American organization

The National Association of State Credit Union Supervisors (NASCUS) is an American organization that was formed in 1965 to serve as the primary resource and voice of the state governmental agencies that charter, regulate and examine the nation's state-chartered credit unions. NASCUS membership is made up of state regulators, state-chartered credit unions, and other supporters of the state credit union system. The organization operates out of its headquarters in Arlington, Virginia.

NASCUS also represents the interests of state agencies before Congress and is the liaison to federal agencies, including the National Credit Union Administration, Department of the Treasury and Consumer Financial Protection Bureau.

==Organization==
NASCUS' current president and chief executive officer, as of January 1, 2022, is Brian Knight, who formerly served as executive vice president and general counsel for the organization since 2007. In 2005, Mr. Knight developed a Bank Secrecy Act/Anti-Money Laundering compliance conference for examiners and credit unions. Held in partnership with CUNA, the conference today remains the largest credit union specific BSA training in the country.

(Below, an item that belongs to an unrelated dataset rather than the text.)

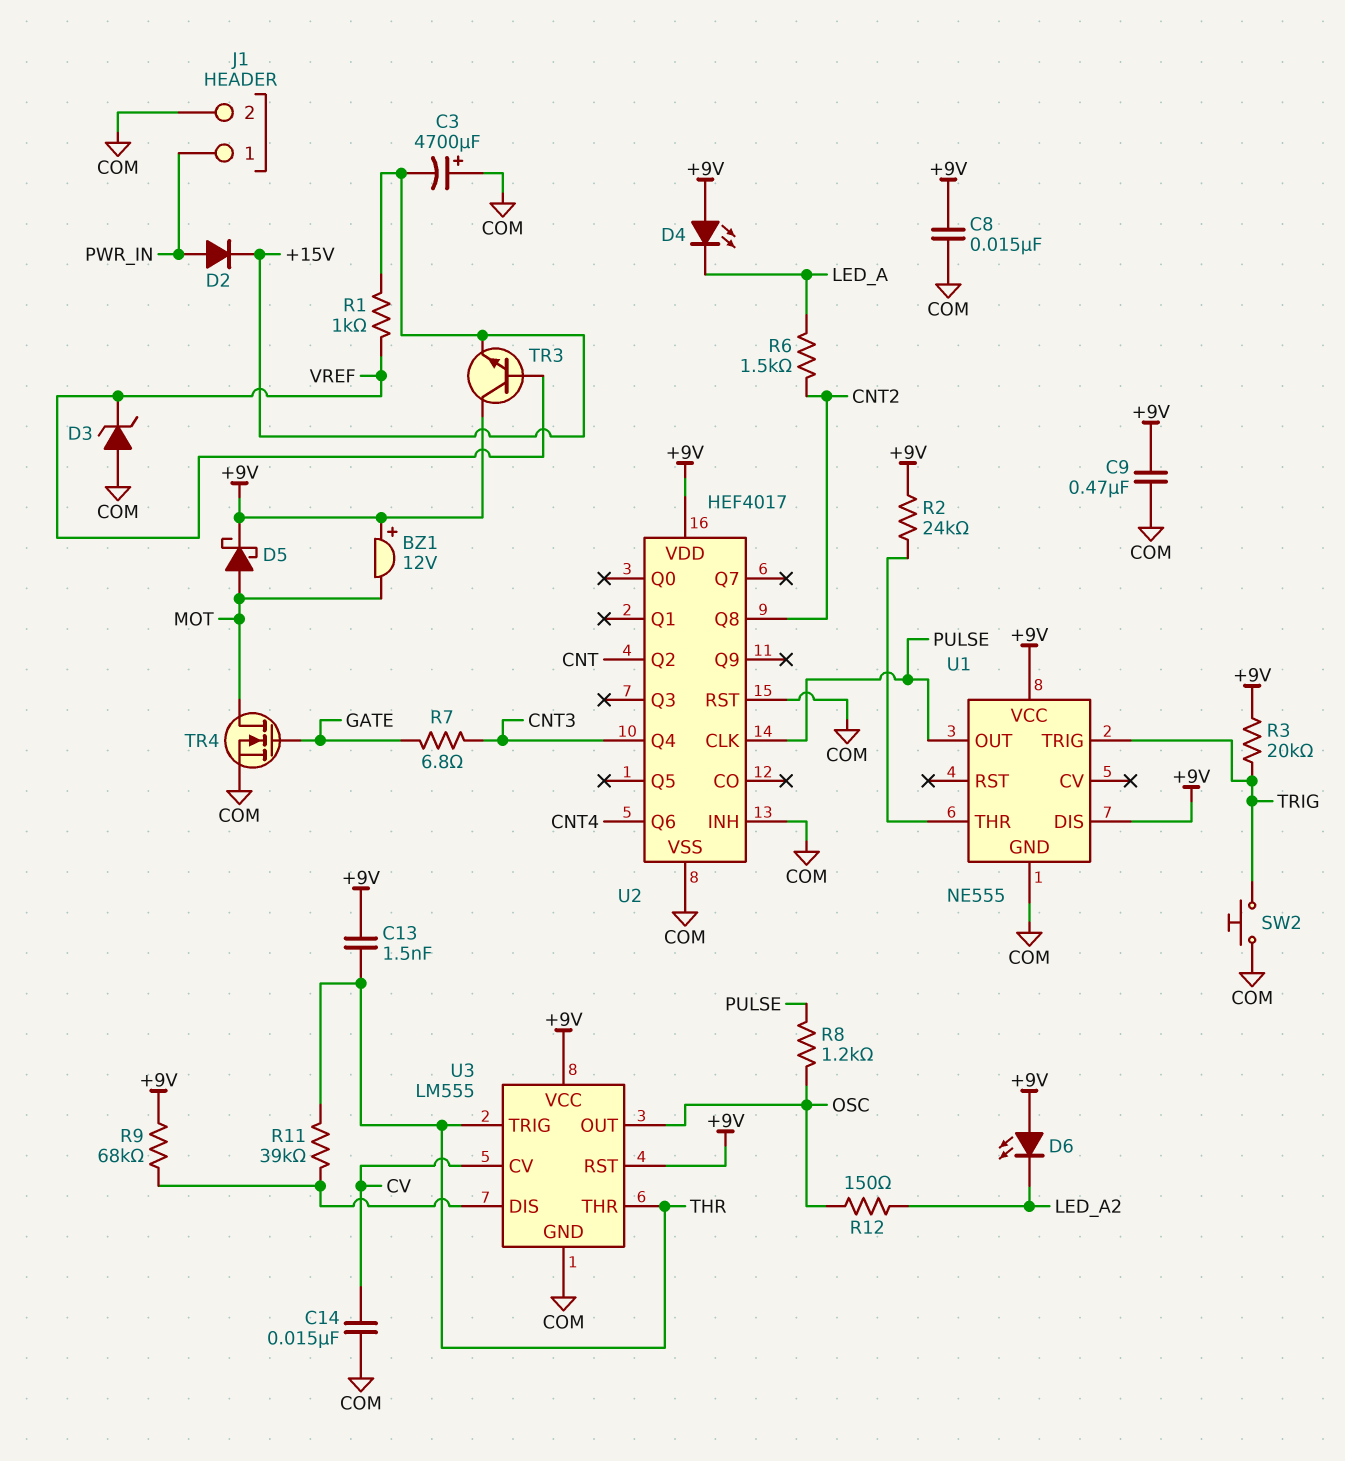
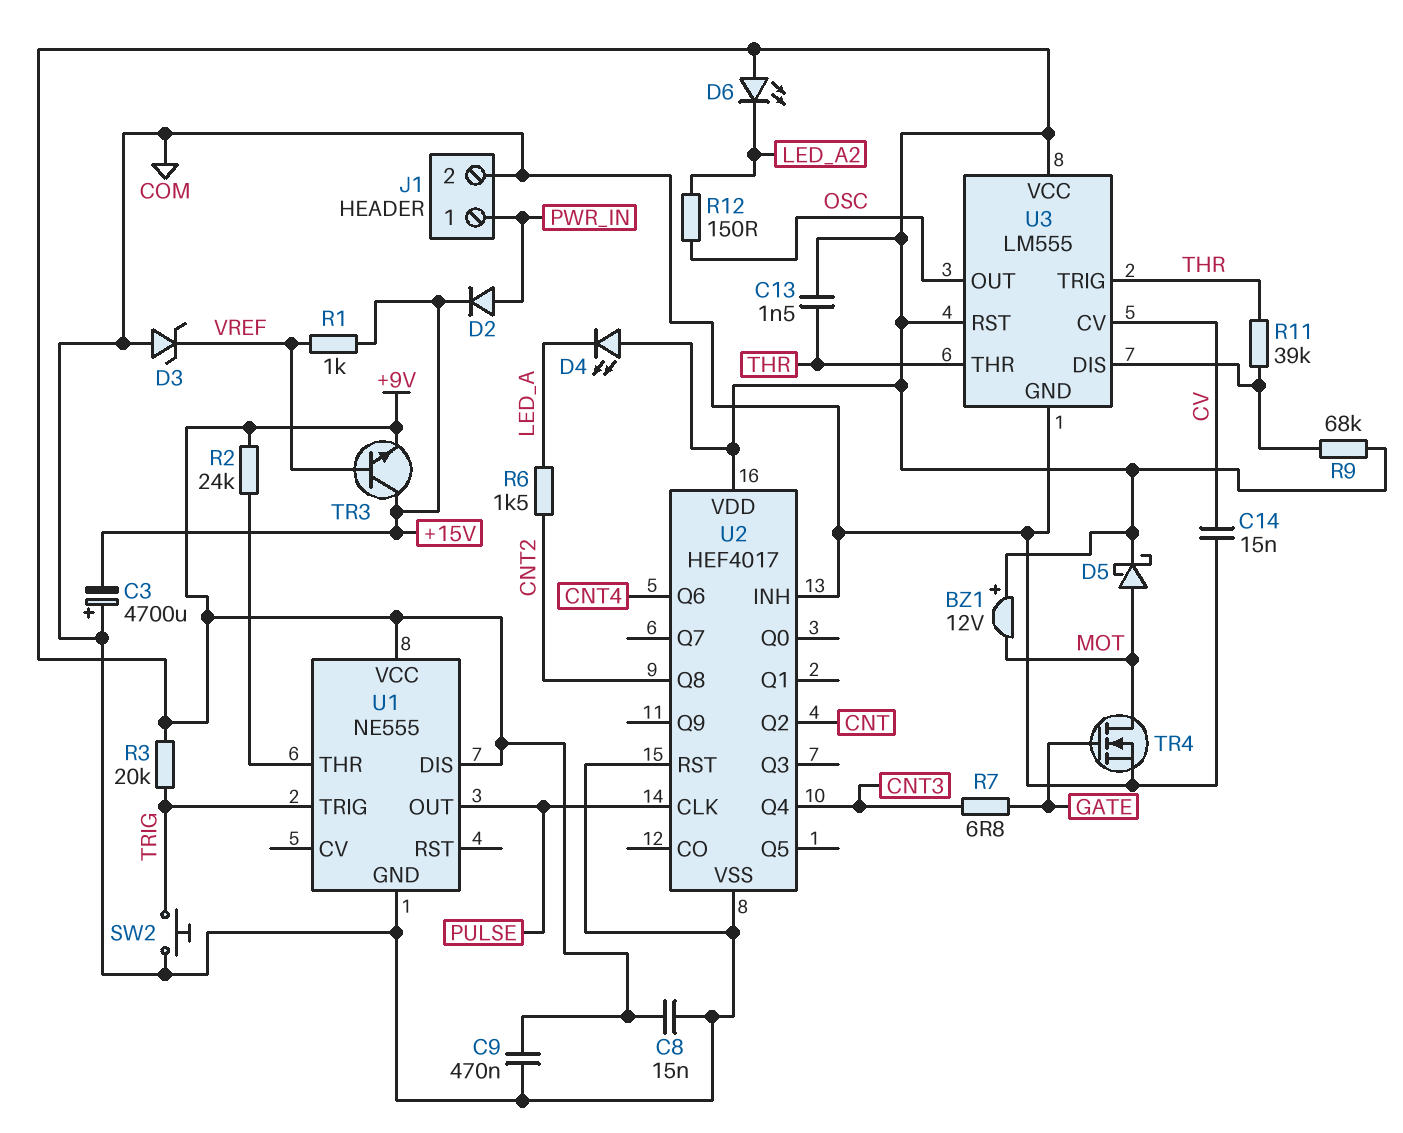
R8: 1.2k (OSC, PULSE) -> none
TR3: NPN (B VREF, C +9V, E +15V) -> NPN (B VREF, C +15V, E +9V)

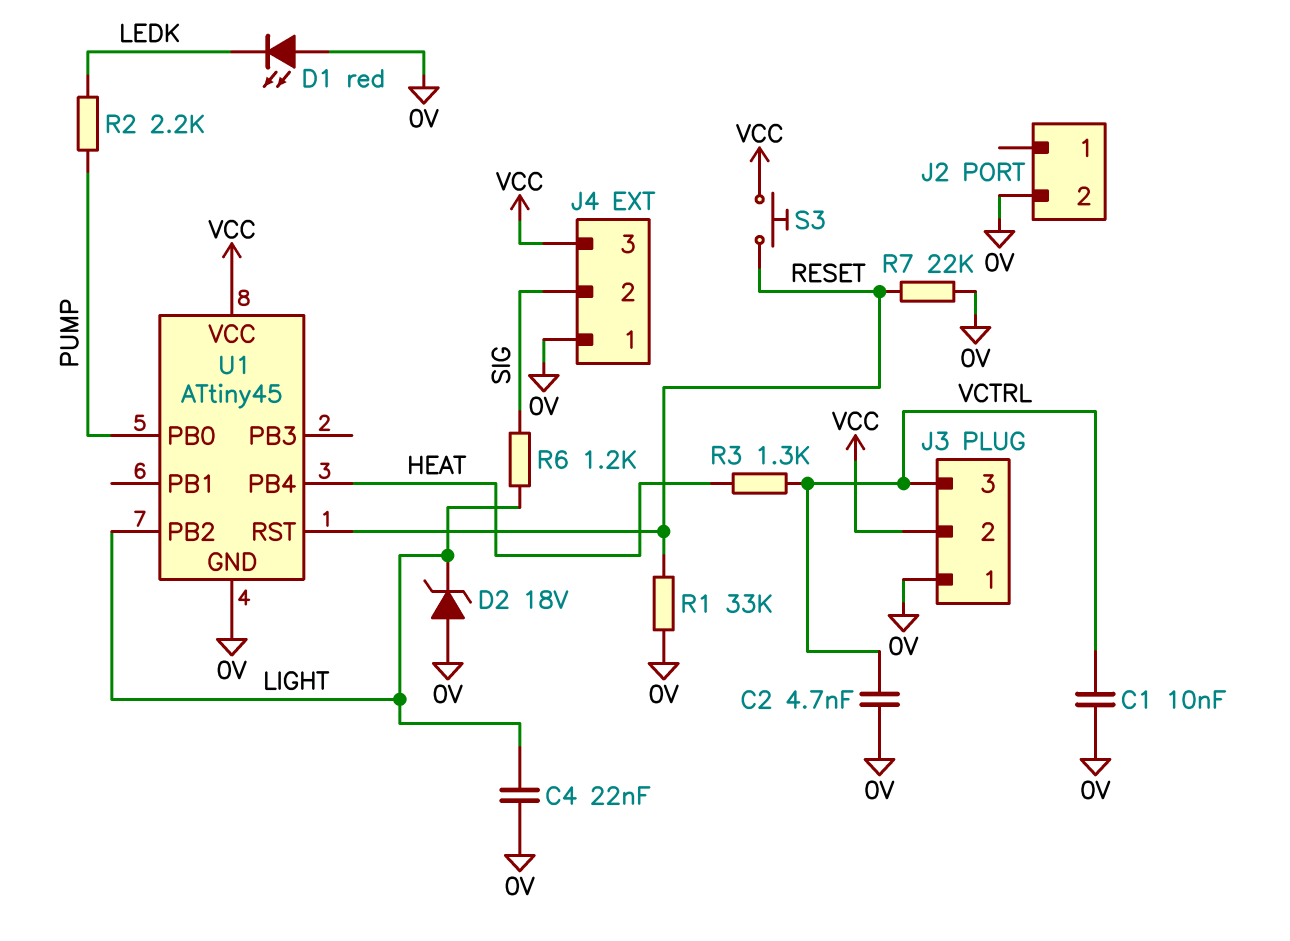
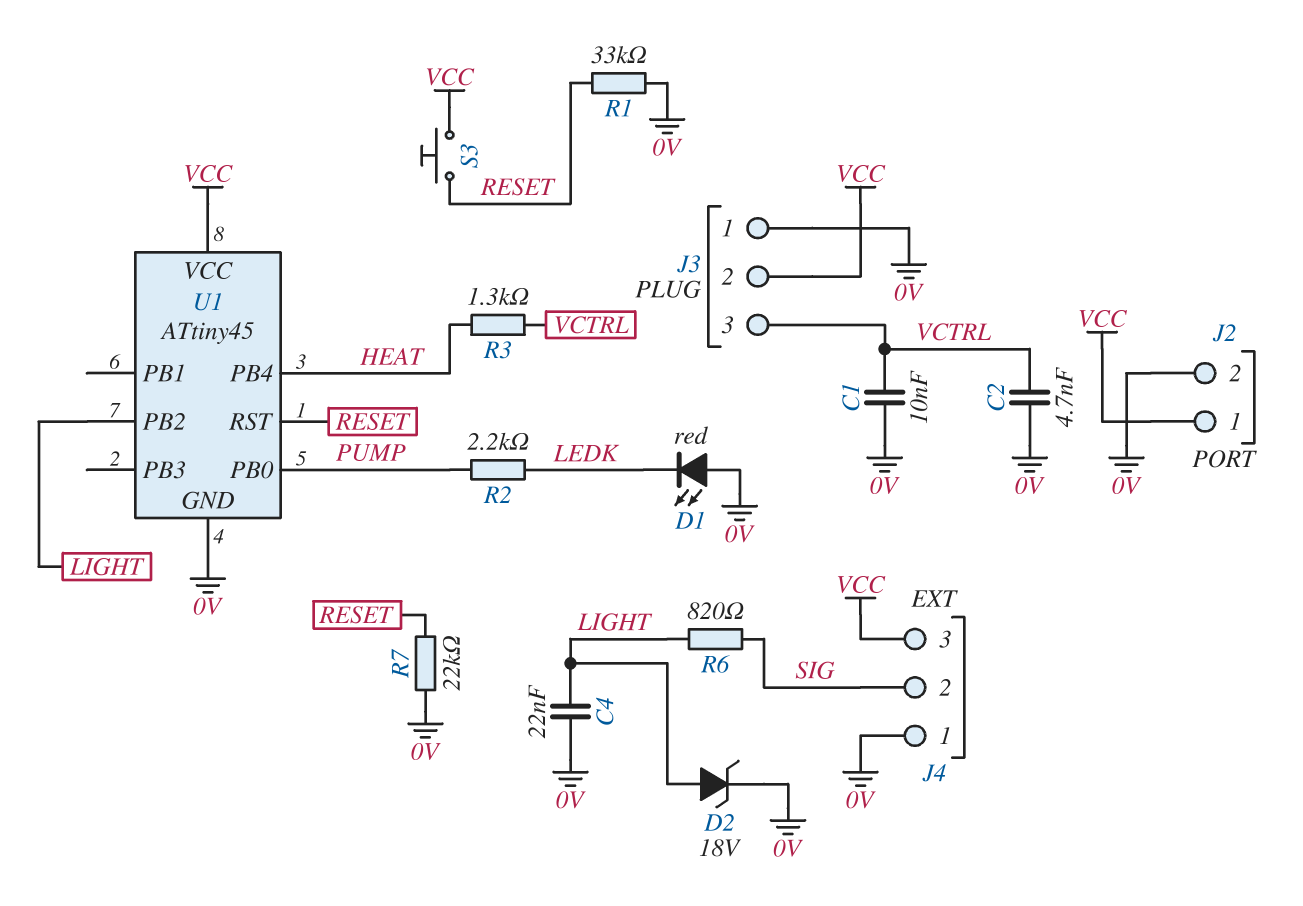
D2: zener 18V (A 0V, K LIGHT) -> zener 18V (A LIGHT, K 0V)
J2 pin 1: none -> VCC
R6: 1.2k (LIGHT, SIG) -> 820 (LIGHT, SIG)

Knight replaced Lucy Ito, who announced in May 2021 that she would retire from NASCUS on December 31, 2021. NASCUS is governed by a board of directors, which consists of eight state credit union regulators—seven of whom are elected by the regulator membership and one of whom is appointed by the chair of the board.

NASCUS' credit union membership consists of state- and federally-chartered credit unions in the United States. The membership is governed by the NASCUS Credit Union Advisory Council (CUAC)—a group of eight credit union executives—seven of whom are elected by the credit union membership and one of whom is appointed by the Chair of the CUAC. The Credit Union Advisory Council works to protect state authority, promote regulatory innovation, and to promote diversity within the state-chartered system. Credit union members serve in an advisory capacity on some of NASCUS' standing committees.